Mirror Galvanometer and Siphon Recorder
Since whatever the potential applied at the sending end of the cable might be (and, of course, as has been stated, this potential had to be kept to as low a value as possible) the current at the receiving end only rose gradually, it was necessary to have as delicate a receiving instrument as possible, so that it would quickly respond to the growing and still feeble current. For unless the cable could be worked at a rate which would permit of charges per word transmitted which were within the reach of commercial people, it was obvious that the enterprise would fail of its object. And as a cable could not cost less than half a million sterling, the revenue to be aimed at was very considerable. This problem Thomson also solved by the invention of his mirror galvanometer. The suspended magnet was made of small pieces of watch-spring cemented to a small mirror, so that the whole moving part weighed only a grain or two. Its inertia, or resistance to being set into motion, was thus very small, and it was hung by a single fibre of silk within a closed chamber at the centre of the galvanometer coil. A ray of light from a lamp was reflected to a white paper scale in front of the mirror, which as it turned caused a spot of illumination to move along the paper. A motion of this long massless index to the left was regarded as a dot, a motion to the right as a dash, and the Morse alphabet could therefore be employed. This instrument was used in the 1858 cable expedition, and a special form of suspension was invented for it by Thomson, to enable it to be used on board ship. The suspension thread, instead of being held at one end only, was stretched from top to bottom of the chamber in which the needle hung, and kept tight by being secured at both ends. Thus the minimum of disturbance was caused to the mirror by the rolling or pitching of the ship.
The galvanometer was also enclosed in a thick iron case to guard it against the magnetic field due to the iron of the ship. The "iron-clad galvanometer" first used in submarine telegraphy (on the 1858 expedition in the U.S. frigate Niagara) is in the collection of historical apparatus in the Natural Philosophy Department of the University of Glasgow.
The mirror galvanometer then invented has become one of the most useful instruments of the laboratory. Mirror deflection is now used also for the indicators of many kinds of instruments.
The galvanometer was replaced later by another invention of Professor Thomson—the siphon recorder. Here a small and delicate pen was formed by a piece of very fine glass tube (vaccination tubing, in fact) in the form of a siphon, of which the shorter end dipped into an ink-bottle, while the other end wrote the message in little zig-zag notches on a ribbon of paper drawn past it by machinery. The siphon was moved to and fro by the signalling currents, which flowed in a small coil hung between the poles of an electromagnet, excited by a local battery, and the ink was spirted in a succession of fine drops from the pen to the paper. This was accomplished by electrifying the ink-bottle and ink by a local electrical machine, and keeping the paper in contact with an uninsulated metal roller. Electric attraction between the electrified ink and the unelectrified paper thus drew the ink-drops out, and the pen, which never touched the paper, was quite unretarded by friction. Both these instruments had the inestimable advantage that the to and fro motions of the spot of light or the pen took place independently of ordinary earth-currents through the cable.

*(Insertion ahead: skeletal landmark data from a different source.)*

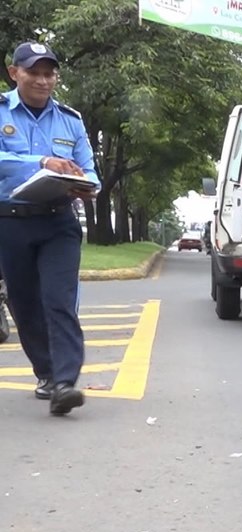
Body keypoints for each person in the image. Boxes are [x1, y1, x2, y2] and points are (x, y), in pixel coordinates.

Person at [0, 41, 99, 415]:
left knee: (59, 301)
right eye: (34, 72)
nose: (43, 81)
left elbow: (89, 168)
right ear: (15, 73)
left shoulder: (70, 120)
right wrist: (41, 162)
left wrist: (87, 185)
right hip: (10, 222)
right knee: (25, 305)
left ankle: (64, 382)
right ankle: (45, 372)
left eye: (49, 73)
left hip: (59, 221)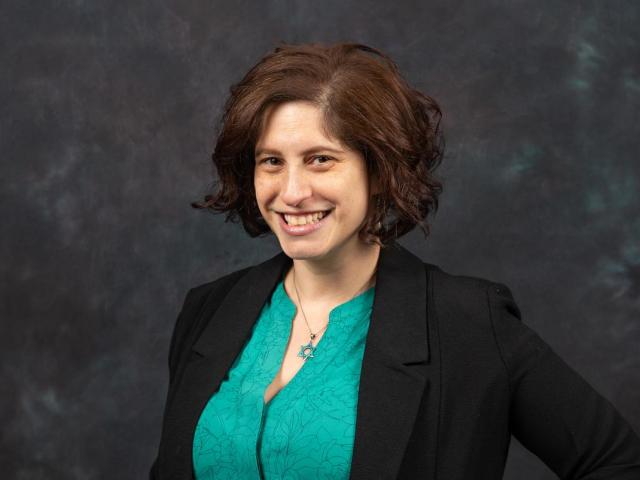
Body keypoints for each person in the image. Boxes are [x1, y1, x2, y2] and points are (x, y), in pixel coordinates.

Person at [149, 42, 640, 479]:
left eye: (321, 159)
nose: (292, 192)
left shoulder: (467, 322)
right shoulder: (208, 311)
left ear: (379, 172)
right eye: (271, 161)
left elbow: (616, 462)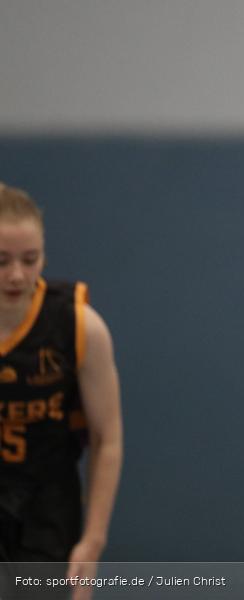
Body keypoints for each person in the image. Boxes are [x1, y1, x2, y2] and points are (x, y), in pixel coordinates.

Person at [0, 182, 123, 600]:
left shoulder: (78, 325)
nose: (17, 274)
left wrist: (93, 540)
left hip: (47, 506)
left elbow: (108, 438)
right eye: (1, 261)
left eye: (29, 259)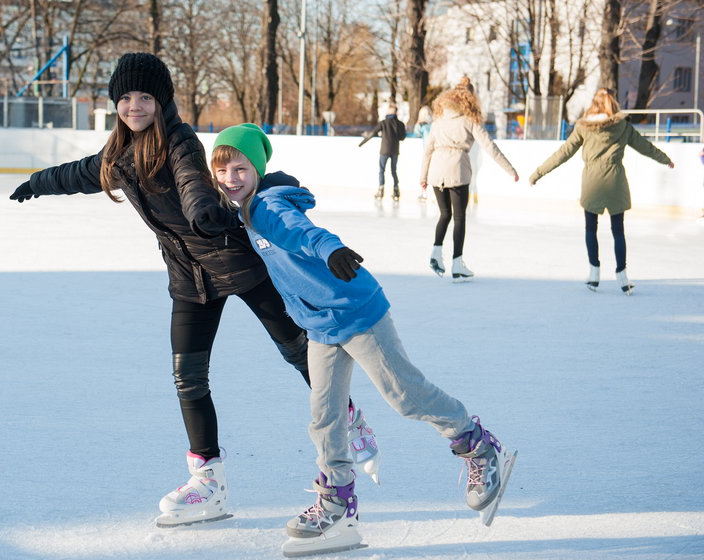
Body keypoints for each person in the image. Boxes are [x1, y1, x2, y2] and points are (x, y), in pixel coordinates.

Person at [7, 53, 380, 528]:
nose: (134, 105)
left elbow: (190, 182)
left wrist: (203, 207)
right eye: (125, 97)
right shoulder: (117, 155)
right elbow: (79, 173)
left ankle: (349, 420)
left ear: (162, 101)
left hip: (236, 262)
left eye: (144, 96)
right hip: (188, 278)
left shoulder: (179, 141)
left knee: (297, 351)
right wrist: (37, 183)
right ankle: (209, 482)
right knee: (188, 377)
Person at [207, 123, 516, 556]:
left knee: (404, 394)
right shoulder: (241, 210)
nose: (231, 178)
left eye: (240, 168)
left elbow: (303, 233)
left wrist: (331, 249)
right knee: (325, 416)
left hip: (355, 311)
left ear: (256, 170)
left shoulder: (267, 207)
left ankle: (476, 444)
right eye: (222, 170)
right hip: (320, 324)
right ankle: (337, 499)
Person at [529, 87, 674, 294]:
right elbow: (644, 146)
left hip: (592, 182)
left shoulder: (583, 127)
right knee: (618, 231)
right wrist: (665, 159)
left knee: (591, 229)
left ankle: (594, 274)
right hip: (615, 181)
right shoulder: (622, 126)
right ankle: (622, 277)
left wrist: (538, 173)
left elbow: (563, 153)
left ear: (593, 104)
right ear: (613, 103)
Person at [420, 77, 519, 281]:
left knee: (444, 214)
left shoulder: (438, 121)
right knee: (459, 217)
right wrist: (510, 170)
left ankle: (435, 254)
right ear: (470, 99)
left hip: (436, 172)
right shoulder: (469, 120)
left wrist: (423, 177)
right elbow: (490, 147)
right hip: (457, 170)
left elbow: (428, 150)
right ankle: (457, 264)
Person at [358, 103, 407, 201]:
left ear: (388, 112)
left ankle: (381, 190)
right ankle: (396, 190)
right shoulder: (400, 124)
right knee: (394, 171)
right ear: (396, 112)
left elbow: (372, 133)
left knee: (381, 170)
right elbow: (402, 137)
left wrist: (361, 143)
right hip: (395, 150)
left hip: (384, 150)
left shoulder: (383, 123)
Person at [414, 105, 432, 201]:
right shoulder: (433, 125)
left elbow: (416, 132)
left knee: (425, 173)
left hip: (427, 152)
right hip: (432, 151)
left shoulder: (421, 126)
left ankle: (424, 192)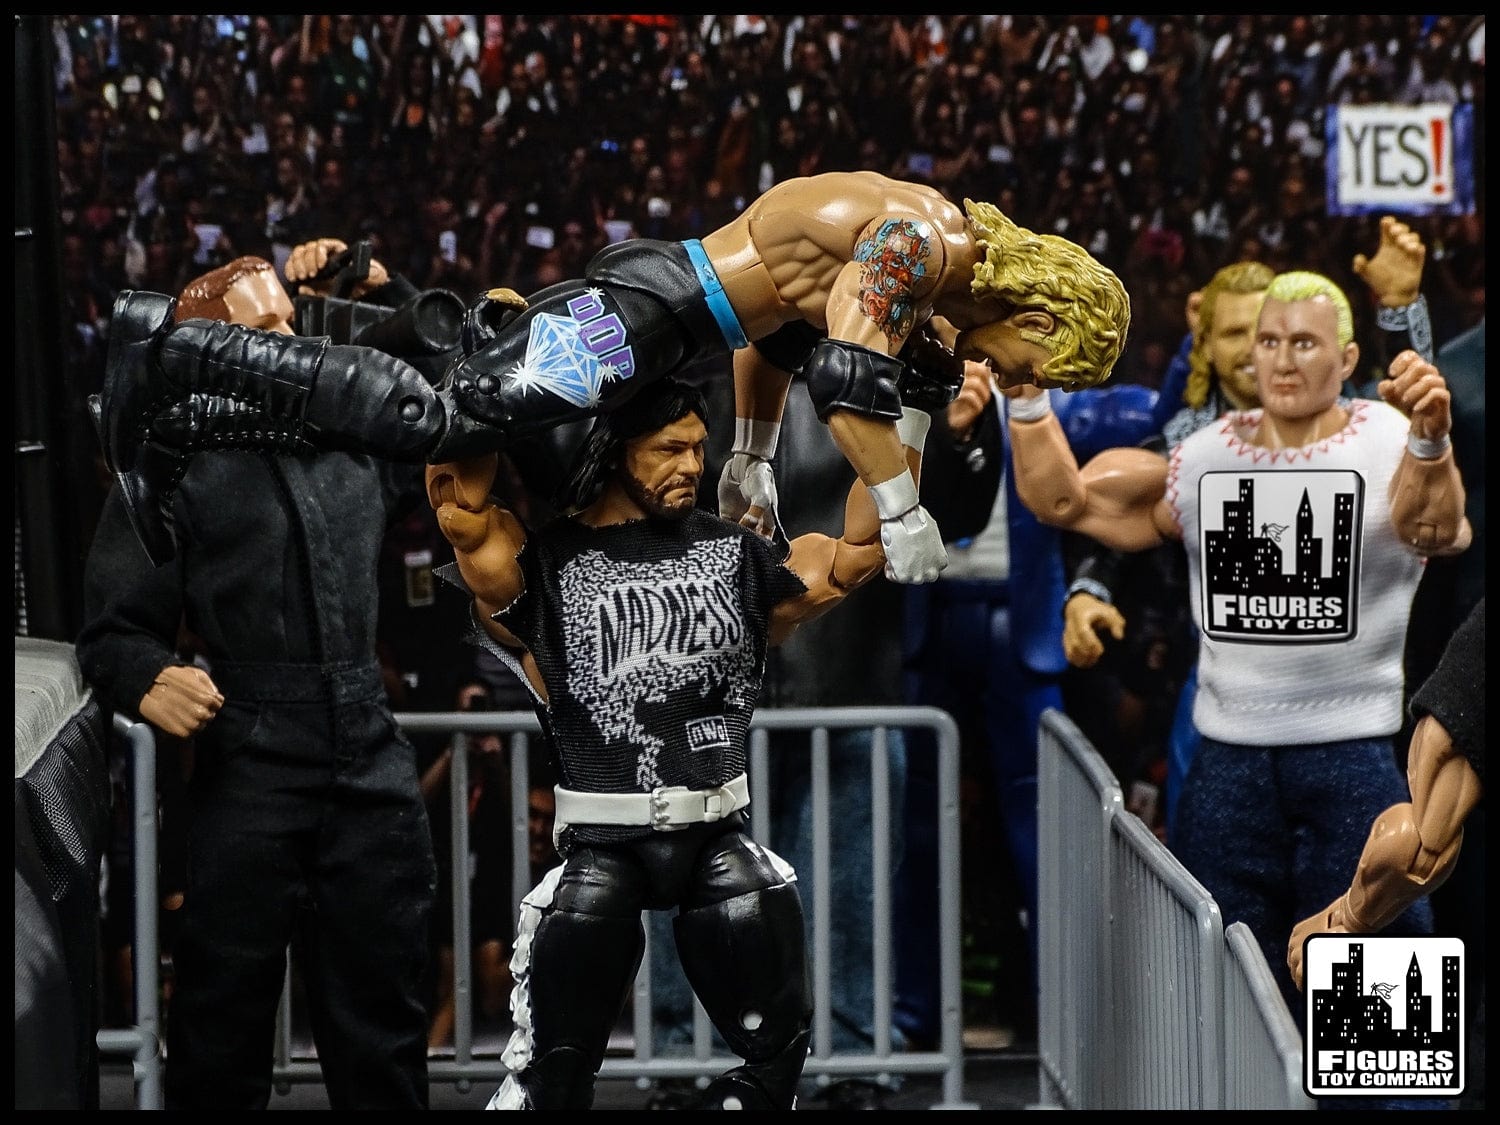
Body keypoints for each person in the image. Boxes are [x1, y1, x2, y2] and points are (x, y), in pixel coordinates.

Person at [95, 170, 1130, 587]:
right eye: (1037, 365)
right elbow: (849, 372)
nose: (1011, 376)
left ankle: (215, 391)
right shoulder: (918, 247)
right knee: (444, 419)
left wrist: (753, 459)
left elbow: (776, 339)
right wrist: (902, 508)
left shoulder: (924, 249)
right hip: (641, 315)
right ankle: (176, 345)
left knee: (475, 395)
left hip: (668, 325)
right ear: (1041, 315)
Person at [426, 374, 935, 1111]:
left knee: (778, 1053)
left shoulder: (736, 556)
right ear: (615, 449)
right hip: (604, 842)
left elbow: (857, 550)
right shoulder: (550, 562)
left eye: (699, 447)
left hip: (714, 837)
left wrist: (911, 406)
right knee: (555, 1073)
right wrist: (488, 379)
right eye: (669, 448)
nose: (692, 465)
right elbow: (462, 511)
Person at [1001, 269, 1471, 1020]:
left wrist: (1431, 440)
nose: (1283, 359)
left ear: (1347, 358)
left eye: (1305, 343)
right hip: (1227, 759)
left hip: (1355, 749)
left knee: (1380, 1010)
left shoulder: (1388, 436)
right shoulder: (1203, 455)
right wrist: (1026, 396)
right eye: (1270, 341)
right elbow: (1067, 500)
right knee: (1220, 995)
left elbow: (1440, 529)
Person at [75, 248, 441, 1110]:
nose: (291, 340)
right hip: (251, 750)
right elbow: (112, 628)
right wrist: (150, 674)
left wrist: (389, 293)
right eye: (263, 327)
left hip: (366, 742)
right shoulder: (172, 462)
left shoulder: (350, 433)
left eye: (290, 319)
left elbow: (441, 400)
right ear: (209, 347)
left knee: (384, 1020)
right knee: (221, 1020)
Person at [647, 358, 1000, 1110]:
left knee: (844, 891)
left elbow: (955, 517)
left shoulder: (892, 367)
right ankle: (686, 1056)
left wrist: (962, 435)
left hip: (846, 677)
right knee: (691, 883)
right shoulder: (698, 359)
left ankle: (847, 1057)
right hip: (706, 679)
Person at [1062, 216, 1433, 840]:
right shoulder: (1187, 439)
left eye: (1271, 331)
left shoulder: (1353, 422)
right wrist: (1089, 590)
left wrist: (1398, 310)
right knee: (1200, 854)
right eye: (1238, 333)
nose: (1261, 351)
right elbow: (1125, 512)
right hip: (1203, 672)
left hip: (1340, 698)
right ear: (1205, 343)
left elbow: (1411, 418)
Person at [1288, 596, 1484, 1112]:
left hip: (1372, 735)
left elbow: (1419, 846)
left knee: (1393, 1069)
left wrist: (1348, 918)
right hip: (1249, 722)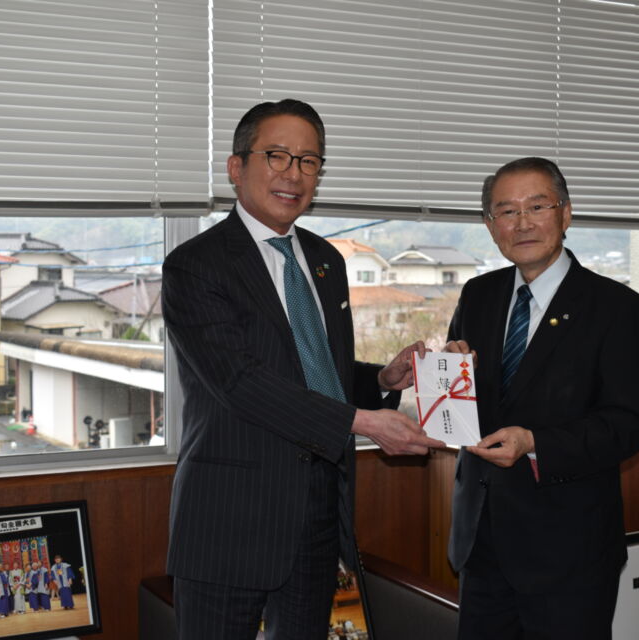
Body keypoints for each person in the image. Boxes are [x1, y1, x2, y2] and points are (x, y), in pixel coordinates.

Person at [162, 98, 443, 640]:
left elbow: (315, 368)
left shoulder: (325, 259)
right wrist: (362, 422)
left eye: (309, 161)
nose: (294, 173)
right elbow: (240, 382)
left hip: (318, 515)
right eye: (277, 156)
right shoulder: (195, 264)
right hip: (228, 519)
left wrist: (380, 381)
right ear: (236, 167)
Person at [445, 157, 639, 639]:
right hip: (482, 543)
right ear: (490, 225)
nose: (522, 223)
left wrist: (535, 442)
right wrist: (449, 374)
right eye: (506, 211)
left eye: (537, 206)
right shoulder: (477, 294)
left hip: (570, 554)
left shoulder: (615, 307)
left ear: (565, 213)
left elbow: (628, 424)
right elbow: (465, 408)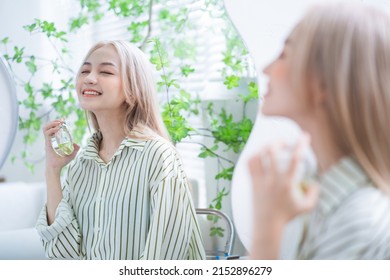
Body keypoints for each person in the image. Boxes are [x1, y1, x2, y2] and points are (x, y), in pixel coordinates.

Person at [36, 40, 205, 260]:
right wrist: (52, 170)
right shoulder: (80, 166)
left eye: (105, 71)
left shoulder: (158, 156)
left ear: (133, 89)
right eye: (85, 70)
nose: (89, 78)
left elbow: (164, 258)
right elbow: (63, 256)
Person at [248, 2, 390, 260]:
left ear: (323, 82)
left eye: (284, 54)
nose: (265, 69)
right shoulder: (316, 197)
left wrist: (267, 226)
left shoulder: (359, 221)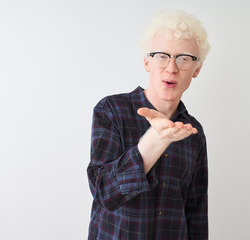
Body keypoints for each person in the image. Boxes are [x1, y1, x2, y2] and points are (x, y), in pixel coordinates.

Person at [87, 10, 211, 239]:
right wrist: (153, 143)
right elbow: (104, 193)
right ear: (147, 62)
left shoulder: (193, 132)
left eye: (184, 58)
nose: (172, 68)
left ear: (197, 69)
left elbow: (196, 213)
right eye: (162, 55)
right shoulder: (111, 110)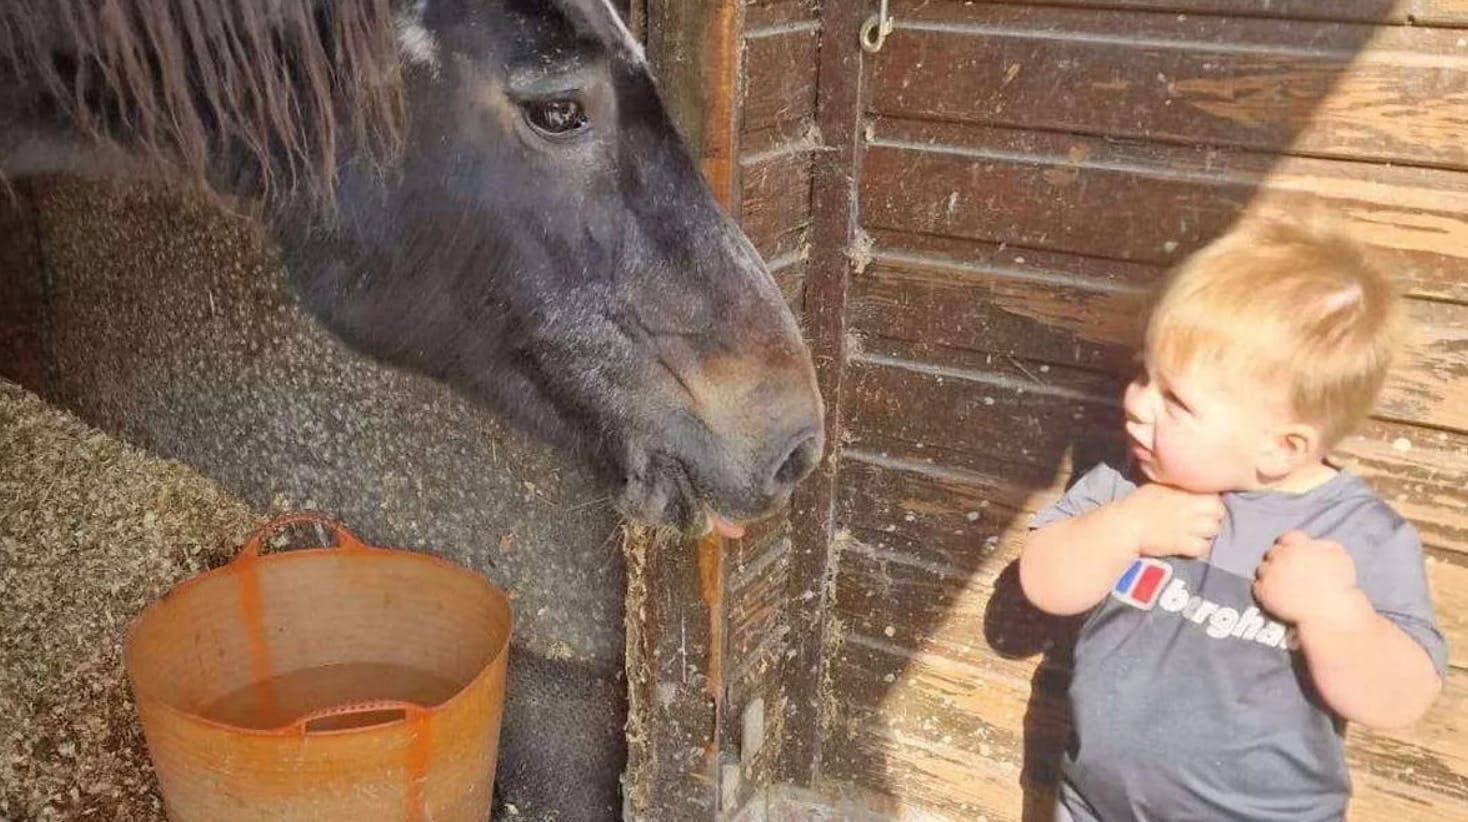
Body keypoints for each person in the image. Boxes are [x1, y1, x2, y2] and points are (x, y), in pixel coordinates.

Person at [1018, 219, 1448, 821]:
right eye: (1145, 374)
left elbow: (1402, 698)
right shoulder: (1131, 486)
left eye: (1177, 401)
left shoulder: (1356, 535)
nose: (1136, 403)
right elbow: (1044, 583)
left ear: (1281, 449)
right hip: (1095, 805)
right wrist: (1125, 528)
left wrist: (1335, 613)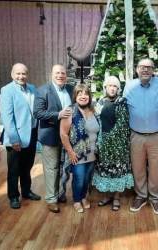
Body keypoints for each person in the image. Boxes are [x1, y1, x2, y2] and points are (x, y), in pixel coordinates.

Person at [123, 58, 158, 215]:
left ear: (153, 70)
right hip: (136, 135)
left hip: (157, 135)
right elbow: (122, 107)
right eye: (142, 67)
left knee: (156, 167)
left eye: (149, 67)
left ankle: (155, 198)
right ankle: (141, 195)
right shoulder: (129, 86)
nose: (145, 70)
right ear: (137, 69)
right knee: (138, 167)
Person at [0, 63, 41, 209]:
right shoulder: (6, 90)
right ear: (12, 75)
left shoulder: (32, 88)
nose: (21, 76)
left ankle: (26, 191)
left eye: (23, 73)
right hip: (15, 137)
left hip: (32, 134)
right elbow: (7, 117)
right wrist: (14, 139)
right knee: (14, 169)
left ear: (27, 75)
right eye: (18, 73)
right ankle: (13, 196)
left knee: (27, 166)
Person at [33, 64, 73, 213]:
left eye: (63, 73)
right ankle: (51, 199)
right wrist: (58, 114)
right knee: (52, 168)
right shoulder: (42, 90)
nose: (60, 75)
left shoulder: (70, 89)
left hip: (69, 135)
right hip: (50, 135)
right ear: (51, 74)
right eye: (57, 73)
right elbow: (37, 113)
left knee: (65, 167)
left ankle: (60, 193)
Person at [92, 76, 134, 211]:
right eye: (110, 85)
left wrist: (109, 139)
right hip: (102, 143)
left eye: (115, 86)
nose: (112, 88)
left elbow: (122, 124)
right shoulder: (100, 102)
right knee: (104, 170)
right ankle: (107, 196)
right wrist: (99, 141)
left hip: (118, 145)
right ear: (105, 87)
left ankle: (116, 197)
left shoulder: (122, 102)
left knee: (118, 171)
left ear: (118, 89)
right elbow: (96, 122)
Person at [60, 84, 100, 213]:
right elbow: (63, 134)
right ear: (75, 96)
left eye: (86, 93)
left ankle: (83, 197)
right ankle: (77, 200)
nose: (83, 96)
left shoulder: (94, 111)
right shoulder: (70, 111)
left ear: (89, 96)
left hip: (93, 152)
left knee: (87, 178)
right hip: (78, 152)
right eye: (80, 94)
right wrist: (70, 152)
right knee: (79, 178)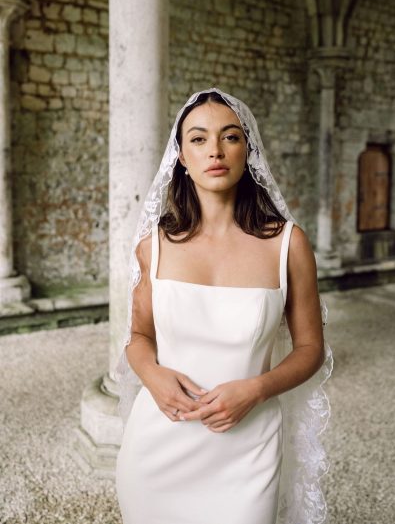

The arrangement of magnet and suspended coil in this instrument has become widely known as that of the "d'Arsonval galvanometer." This application was anticipated by Thomson, and is distinctly mentioned in his recorder patent, long before such galvanometers were ever used. It was later proposed by several experimenters before M. d'Arsonval.
It is not too much to say that, by his discussion of the speed of signalling, his services as an electrical engineer, and especially by his invention of instruments capable of responding to very feeble currents, Thomson made submarine telegraphy commercially possible. Later he entered into partnership with Mr. C. F. Varley and Professor Fleeming Jenkin. A combination of inventions was made by the firm: Varley had patented a method of signalling by condensers, and Jenkin later suggested and patented an automatic key for "curb-sending" on a cable—that is, signalling by placing one pole of the battery for an interval a little shorter than the usual one to the line, and then reversing the battery for the remainder. This gave sharper signals, as the reversal helped to discharge the cable more rapidly than it would have been by the mere connection to earth between two signals. The firm of Thomson, Varley & Jenkin took a prominent part in cable work; and Thomson and Jenkin acted as engineers for many large undertakings. They employed a staff of young electricians at the cable-works at Millwall and elsewhere, keeping watch over the cable during manufacture, and sent them to sea as representatives and assistants to perform similar duties during the process of cable-laying. On their staff were many men who have come to eminence in electrical and engineering pursuits in later life.